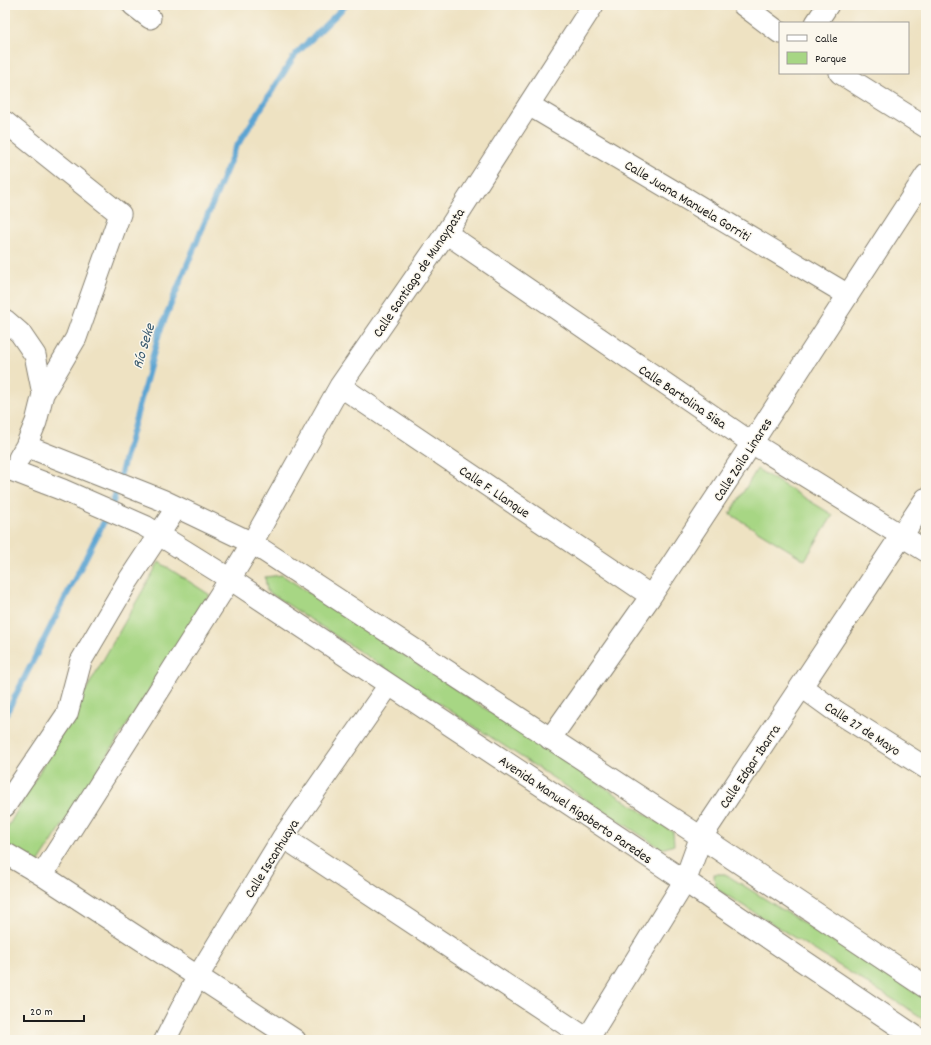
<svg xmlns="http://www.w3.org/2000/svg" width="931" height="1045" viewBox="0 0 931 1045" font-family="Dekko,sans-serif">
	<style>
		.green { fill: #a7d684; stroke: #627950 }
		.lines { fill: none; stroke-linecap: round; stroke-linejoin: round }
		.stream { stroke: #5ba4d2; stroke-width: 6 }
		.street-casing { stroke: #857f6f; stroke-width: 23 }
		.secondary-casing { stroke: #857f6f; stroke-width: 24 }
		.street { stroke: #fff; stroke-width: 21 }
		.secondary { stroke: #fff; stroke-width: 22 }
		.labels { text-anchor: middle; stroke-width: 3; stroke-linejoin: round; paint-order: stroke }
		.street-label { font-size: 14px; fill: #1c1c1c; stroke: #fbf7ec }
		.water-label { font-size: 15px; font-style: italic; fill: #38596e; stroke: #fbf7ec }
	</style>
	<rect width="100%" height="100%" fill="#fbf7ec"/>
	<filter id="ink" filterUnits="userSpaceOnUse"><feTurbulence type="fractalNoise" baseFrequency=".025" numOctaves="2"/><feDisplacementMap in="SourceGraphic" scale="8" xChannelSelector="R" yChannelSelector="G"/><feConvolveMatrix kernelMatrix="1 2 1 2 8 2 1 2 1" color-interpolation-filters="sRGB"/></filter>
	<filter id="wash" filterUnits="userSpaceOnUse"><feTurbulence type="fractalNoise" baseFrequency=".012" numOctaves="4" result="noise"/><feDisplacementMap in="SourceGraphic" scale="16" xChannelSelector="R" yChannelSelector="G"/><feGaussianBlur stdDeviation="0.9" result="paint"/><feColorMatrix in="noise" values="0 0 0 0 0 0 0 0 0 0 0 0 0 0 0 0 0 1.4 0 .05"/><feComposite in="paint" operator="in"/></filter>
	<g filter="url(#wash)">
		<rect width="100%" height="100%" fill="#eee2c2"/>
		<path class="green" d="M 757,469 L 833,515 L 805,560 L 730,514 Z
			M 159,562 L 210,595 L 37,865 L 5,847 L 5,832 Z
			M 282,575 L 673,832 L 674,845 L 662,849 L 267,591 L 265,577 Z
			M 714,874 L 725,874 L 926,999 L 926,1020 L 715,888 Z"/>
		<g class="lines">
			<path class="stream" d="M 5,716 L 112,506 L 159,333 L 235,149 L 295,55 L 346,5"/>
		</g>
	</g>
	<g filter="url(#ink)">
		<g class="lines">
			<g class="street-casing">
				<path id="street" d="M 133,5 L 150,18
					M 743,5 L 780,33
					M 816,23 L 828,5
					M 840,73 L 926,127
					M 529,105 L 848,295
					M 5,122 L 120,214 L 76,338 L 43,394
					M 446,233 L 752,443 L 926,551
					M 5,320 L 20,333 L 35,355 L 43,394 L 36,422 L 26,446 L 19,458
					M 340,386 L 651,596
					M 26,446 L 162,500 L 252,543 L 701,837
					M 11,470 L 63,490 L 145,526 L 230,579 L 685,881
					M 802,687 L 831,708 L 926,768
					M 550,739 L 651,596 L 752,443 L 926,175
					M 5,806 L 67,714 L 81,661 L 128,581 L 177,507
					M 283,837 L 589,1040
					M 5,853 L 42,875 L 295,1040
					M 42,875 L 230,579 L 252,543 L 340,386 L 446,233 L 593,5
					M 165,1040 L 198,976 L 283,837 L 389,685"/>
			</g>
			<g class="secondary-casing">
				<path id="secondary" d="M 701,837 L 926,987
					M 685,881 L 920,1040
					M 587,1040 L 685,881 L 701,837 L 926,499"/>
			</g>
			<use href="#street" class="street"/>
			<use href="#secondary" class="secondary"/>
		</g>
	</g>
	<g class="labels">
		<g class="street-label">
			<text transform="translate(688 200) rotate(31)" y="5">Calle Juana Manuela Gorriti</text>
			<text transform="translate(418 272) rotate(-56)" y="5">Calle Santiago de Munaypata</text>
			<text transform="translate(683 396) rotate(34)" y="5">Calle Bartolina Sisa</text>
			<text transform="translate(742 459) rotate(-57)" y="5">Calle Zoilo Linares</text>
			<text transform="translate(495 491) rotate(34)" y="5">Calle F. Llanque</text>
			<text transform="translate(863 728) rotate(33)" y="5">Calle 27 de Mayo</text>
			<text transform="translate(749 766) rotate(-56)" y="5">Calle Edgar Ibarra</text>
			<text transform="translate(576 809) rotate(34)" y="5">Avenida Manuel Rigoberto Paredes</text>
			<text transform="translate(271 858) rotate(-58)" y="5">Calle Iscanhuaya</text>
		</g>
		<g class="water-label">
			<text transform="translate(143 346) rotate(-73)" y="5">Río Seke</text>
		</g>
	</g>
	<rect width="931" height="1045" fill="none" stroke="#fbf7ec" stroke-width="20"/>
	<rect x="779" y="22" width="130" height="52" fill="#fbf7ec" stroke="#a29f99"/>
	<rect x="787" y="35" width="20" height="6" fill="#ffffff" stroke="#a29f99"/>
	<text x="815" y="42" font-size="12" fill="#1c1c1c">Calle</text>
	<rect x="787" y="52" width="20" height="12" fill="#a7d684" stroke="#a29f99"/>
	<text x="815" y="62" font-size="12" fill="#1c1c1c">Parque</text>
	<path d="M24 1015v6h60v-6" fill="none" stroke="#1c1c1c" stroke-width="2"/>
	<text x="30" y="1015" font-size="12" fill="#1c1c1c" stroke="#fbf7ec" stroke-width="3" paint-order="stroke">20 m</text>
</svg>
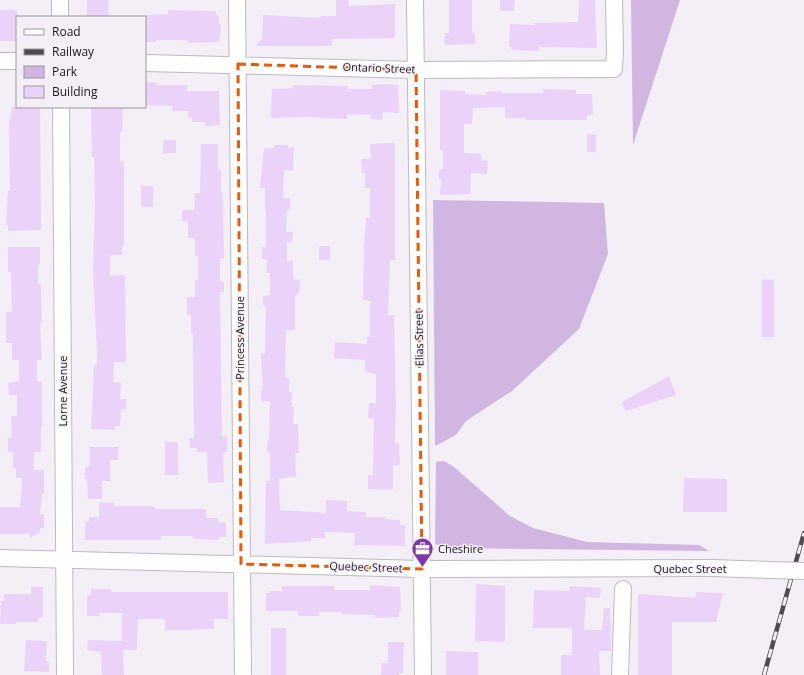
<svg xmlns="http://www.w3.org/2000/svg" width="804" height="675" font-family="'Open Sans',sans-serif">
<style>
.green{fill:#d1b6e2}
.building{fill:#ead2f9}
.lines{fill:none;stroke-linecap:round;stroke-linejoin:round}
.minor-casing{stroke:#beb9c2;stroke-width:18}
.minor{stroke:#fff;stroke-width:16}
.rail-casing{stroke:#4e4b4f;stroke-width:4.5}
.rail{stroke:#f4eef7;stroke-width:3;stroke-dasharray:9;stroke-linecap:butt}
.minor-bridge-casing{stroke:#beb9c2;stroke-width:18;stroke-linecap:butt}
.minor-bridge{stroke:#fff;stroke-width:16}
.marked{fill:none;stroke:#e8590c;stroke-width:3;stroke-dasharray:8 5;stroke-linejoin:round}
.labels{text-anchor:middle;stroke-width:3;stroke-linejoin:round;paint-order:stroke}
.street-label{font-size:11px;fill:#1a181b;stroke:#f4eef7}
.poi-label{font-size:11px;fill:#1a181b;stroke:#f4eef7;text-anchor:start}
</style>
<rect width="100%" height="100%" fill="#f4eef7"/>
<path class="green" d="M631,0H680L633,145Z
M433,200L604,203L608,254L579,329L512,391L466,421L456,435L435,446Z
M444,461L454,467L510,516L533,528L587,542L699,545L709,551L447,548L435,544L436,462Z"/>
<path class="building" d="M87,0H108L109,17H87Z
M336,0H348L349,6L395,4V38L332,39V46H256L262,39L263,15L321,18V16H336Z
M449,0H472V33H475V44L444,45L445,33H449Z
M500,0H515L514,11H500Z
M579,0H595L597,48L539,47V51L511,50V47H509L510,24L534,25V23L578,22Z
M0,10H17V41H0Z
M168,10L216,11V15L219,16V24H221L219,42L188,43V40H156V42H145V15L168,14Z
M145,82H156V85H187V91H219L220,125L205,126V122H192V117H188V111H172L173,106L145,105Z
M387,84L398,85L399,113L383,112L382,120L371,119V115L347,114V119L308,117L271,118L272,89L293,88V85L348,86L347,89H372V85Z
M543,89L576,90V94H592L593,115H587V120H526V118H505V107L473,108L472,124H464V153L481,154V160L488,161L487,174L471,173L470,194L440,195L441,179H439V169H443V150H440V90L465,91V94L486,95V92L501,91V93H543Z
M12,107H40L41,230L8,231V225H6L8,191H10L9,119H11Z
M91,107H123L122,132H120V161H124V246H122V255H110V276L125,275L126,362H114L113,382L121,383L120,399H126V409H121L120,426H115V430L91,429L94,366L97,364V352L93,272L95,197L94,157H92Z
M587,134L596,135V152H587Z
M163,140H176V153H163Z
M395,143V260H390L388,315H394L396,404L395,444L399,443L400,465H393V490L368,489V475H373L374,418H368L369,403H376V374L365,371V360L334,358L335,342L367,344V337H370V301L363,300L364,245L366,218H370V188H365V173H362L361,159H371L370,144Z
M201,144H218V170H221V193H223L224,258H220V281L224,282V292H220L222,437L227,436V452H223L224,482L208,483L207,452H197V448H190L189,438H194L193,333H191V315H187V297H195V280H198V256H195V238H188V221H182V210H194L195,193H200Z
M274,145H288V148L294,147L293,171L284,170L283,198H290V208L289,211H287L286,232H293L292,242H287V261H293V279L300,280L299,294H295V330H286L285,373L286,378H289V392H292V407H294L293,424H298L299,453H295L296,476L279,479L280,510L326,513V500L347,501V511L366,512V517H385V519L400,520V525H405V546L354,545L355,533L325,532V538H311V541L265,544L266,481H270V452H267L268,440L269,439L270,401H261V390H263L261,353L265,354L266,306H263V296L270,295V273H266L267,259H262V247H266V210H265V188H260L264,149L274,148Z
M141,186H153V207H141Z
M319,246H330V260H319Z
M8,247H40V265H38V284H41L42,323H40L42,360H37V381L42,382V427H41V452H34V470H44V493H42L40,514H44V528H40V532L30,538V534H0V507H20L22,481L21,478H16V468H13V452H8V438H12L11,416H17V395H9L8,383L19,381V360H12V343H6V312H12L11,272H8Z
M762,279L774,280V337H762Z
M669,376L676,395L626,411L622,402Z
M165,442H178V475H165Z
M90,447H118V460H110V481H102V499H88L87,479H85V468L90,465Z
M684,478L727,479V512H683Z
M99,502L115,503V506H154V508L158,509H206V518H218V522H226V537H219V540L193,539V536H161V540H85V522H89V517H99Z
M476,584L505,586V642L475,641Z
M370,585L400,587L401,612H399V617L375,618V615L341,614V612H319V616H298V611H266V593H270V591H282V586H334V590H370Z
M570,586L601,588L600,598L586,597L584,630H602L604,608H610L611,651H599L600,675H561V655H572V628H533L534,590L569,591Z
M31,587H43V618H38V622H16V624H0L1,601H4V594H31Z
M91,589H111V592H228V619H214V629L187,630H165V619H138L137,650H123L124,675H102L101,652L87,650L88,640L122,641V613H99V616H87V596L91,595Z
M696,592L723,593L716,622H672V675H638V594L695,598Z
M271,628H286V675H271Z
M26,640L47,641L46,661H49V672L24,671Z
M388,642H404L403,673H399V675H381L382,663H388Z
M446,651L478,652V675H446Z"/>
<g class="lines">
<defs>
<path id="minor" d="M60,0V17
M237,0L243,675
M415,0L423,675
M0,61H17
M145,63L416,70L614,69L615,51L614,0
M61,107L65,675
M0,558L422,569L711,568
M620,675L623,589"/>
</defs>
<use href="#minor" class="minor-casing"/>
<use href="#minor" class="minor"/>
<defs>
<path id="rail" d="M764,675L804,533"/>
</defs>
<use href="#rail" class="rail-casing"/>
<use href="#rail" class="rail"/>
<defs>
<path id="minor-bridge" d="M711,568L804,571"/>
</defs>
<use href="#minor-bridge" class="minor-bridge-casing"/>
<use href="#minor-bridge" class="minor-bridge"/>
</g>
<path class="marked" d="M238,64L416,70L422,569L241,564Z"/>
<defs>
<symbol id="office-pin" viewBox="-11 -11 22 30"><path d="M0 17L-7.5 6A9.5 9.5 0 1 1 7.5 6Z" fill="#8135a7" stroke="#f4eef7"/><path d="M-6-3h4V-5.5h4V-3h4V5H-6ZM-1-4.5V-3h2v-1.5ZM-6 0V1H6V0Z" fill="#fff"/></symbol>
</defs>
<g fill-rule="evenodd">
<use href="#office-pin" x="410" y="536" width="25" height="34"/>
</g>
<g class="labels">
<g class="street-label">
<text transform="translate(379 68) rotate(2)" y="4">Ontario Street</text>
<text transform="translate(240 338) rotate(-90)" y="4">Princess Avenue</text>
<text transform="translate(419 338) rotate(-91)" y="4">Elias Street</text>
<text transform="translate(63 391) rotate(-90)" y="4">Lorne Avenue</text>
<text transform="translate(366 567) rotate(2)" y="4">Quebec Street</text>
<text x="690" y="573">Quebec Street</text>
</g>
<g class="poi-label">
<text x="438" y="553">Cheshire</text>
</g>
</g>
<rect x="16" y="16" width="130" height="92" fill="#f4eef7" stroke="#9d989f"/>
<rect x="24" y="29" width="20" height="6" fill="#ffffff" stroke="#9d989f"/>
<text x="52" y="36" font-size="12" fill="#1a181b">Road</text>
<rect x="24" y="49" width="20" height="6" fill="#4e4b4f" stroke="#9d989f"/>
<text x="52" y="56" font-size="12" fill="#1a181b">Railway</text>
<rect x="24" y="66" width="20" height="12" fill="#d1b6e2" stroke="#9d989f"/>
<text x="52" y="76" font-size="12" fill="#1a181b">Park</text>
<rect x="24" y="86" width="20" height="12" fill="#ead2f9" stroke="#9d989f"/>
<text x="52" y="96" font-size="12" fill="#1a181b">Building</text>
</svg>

**Work item**
The lines you need are those containing "butt"; find them in the records and copy them.

**Exercise result**
.rail{stroke:#f4eef7;stroke-width:3;stroke-dasharray:9;stroke-linecap:butt}
.minor-bridge-casing{stroke:#beb9c2;stroke-width:18;stroke-linecap:butt}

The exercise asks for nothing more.